* ACTIVITY *
In the listing below, locate the line that contains "Otras becas de aliados del ICETEX" and the line that contains "Válogatás nélküli tini spriccelés". Restate word for word those two lines and every line between them, and nothing else.

* DATASET RECORDS *
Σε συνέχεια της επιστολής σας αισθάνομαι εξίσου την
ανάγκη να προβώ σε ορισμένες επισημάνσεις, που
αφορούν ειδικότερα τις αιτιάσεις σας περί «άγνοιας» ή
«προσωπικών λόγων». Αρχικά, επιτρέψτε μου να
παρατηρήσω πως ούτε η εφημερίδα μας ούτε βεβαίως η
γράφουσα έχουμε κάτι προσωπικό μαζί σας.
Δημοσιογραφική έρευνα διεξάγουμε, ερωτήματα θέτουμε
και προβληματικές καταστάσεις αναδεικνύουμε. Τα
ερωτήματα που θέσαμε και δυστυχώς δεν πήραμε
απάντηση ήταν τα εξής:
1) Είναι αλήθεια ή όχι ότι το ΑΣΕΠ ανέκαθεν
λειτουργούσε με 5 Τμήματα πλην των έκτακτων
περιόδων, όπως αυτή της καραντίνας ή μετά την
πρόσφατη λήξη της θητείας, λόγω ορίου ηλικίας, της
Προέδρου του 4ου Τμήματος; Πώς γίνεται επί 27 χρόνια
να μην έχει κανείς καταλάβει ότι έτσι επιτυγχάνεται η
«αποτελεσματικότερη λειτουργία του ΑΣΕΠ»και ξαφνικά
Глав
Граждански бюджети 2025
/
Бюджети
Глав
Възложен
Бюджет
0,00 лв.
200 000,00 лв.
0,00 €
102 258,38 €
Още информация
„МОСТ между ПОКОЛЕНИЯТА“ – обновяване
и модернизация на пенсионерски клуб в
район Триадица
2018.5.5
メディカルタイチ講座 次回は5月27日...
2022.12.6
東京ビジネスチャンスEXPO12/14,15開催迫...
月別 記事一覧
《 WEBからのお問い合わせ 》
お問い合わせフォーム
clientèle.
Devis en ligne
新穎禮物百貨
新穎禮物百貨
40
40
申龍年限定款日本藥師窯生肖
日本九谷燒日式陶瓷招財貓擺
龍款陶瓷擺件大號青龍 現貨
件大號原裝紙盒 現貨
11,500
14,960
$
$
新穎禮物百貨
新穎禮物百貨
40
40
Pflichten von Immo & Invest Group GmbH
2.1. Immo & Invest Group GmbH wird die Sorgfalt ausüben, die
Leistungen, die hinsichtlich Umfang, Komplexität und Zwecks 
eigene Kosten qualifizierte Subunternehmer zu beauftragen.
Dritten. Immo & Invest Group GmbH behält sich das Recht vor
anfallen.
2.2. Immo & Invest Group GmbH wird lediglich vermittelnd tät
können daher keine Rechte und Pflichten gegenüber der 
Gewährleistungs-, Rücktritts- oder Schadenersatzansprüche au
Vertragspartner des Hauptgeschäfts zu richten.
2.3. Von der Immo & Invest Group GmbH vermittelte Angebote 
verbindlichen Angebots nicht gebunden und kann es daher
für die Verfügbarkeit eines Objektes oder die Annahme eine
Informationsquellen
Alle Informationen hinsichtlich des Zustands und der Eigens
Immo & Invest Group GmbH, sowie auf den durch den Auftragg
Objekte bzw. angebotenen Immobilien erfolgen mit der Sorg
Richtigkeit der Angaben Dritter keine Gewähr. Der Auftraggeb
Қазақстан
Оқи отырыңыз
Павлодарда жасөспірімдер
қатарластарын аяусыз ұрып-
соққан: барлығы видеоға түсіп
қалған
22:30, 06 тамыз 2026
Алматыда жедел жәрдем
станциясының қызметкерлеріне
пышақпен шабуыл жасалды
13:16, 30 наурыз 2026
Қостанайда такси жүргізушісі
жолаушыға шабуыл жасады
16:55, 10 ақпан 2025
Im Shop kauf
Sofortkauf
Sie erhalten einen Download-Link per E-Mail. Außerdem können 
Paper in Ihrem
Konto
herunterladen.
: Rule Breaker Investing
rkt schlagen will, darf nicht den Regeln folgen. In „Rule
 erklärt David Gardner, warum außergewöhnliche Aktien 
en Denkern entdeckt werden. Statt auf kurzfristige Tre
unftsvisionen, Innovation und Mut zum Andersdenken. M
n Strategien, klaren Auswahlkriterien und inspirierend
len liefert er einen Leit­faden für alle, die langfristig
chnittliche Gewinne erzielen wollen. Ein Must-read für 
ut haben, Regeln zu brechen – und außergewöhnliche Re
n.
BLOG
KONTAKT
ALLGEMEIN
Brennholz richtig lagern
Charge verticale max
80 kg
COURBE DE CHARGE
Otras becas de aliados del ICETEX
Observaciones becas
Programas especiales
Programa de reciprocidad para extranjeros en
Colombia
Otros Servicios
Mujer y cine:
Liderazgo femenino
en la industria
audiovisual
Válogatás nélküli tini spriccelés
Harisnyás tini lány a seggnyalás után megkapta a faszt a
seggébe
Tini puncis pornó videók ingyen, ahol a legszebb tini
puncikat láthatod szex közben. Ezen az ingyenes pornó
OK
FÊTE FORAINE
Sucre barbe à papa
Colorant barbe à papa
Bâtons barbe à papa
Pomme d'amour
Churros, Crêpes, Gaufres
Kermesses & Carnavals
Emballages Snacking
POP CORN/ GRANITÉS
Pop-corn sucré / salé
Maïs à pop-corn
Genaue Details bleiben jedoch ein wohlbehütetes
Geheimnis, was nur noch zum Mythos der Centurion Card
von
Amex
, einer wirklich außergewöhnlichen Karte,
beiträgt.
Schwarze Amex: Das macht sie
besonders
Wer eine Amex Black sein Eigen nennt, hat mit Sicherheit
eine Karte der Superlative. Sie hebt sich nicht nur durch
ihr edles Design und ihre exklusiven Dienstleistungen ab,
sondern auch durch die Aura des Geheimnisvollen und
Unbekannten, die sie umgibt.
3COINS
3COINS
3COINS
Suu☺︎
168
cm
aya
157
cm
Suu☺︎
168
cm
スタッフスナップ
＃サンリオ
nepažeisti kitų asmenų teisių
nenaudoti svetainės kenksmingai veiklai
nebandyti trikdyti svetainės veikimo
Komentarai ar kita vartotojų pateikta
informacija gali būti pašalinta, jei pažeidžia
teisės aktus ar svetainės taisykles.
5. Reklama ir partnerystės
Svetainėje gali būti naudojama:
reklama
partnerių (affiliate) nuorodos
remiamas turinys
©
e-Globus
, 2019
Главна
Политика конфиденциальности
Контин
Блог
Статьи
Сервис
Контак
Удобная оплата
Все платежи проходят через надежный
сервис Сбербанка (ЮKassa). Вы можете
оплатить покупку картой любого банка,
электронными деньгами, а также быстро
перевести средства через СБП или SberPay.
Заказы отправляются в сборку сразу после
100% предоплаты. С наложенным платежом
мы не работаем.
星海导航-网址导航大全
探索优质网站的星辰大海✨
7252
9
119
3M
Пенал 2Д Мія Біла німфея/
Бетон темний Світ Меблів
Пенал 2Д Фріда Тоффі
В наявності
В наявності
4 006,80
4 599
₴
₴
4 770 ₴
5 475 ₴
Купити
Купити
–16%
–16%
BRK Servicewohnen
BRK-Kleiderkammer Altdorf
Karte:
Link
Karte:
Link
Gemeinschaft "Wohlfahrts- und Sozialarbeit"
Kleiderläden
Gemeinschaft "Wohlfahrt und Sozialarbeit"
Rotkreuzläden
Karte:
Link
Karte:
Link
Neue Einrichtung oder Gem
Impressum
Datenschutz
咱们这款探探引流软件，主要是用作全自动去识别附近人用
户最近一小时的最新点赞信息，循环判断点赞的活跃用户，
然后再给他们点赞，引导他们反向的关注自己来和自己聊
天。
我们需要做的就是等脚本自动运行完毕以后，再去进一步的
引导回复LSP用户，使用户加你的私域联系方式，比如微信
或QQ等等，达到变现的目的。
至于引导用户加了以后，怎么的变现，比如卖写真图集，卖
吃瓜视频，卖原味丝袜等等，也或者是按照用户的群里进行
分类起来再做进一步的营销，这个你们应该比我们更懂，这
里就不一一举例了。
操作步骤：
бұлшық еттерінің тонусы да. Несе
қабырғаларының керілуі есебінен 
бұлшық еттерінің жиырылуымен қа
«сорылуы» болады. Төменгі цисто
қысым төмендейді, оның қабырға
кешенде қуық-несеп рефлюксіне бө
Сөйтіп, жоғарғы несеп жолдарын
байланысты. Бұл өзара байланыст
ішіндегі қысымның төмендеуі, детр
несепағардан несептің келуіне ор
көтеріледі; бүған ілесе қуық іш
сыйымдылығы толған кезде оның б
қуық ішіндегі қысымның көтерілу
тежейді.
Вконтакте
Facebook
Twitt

* EXERCISE SOLUTION *
Otras becas de aliados del ICETEX
Observaciones becas
Programas especiales
Programa de reciprocidad para extranjeros en
Colombia
Otros Servicios
Mujer y cine:
Liderazgo femenino
en la industria
audiovisual
Válogatás nélküli tini spriccelés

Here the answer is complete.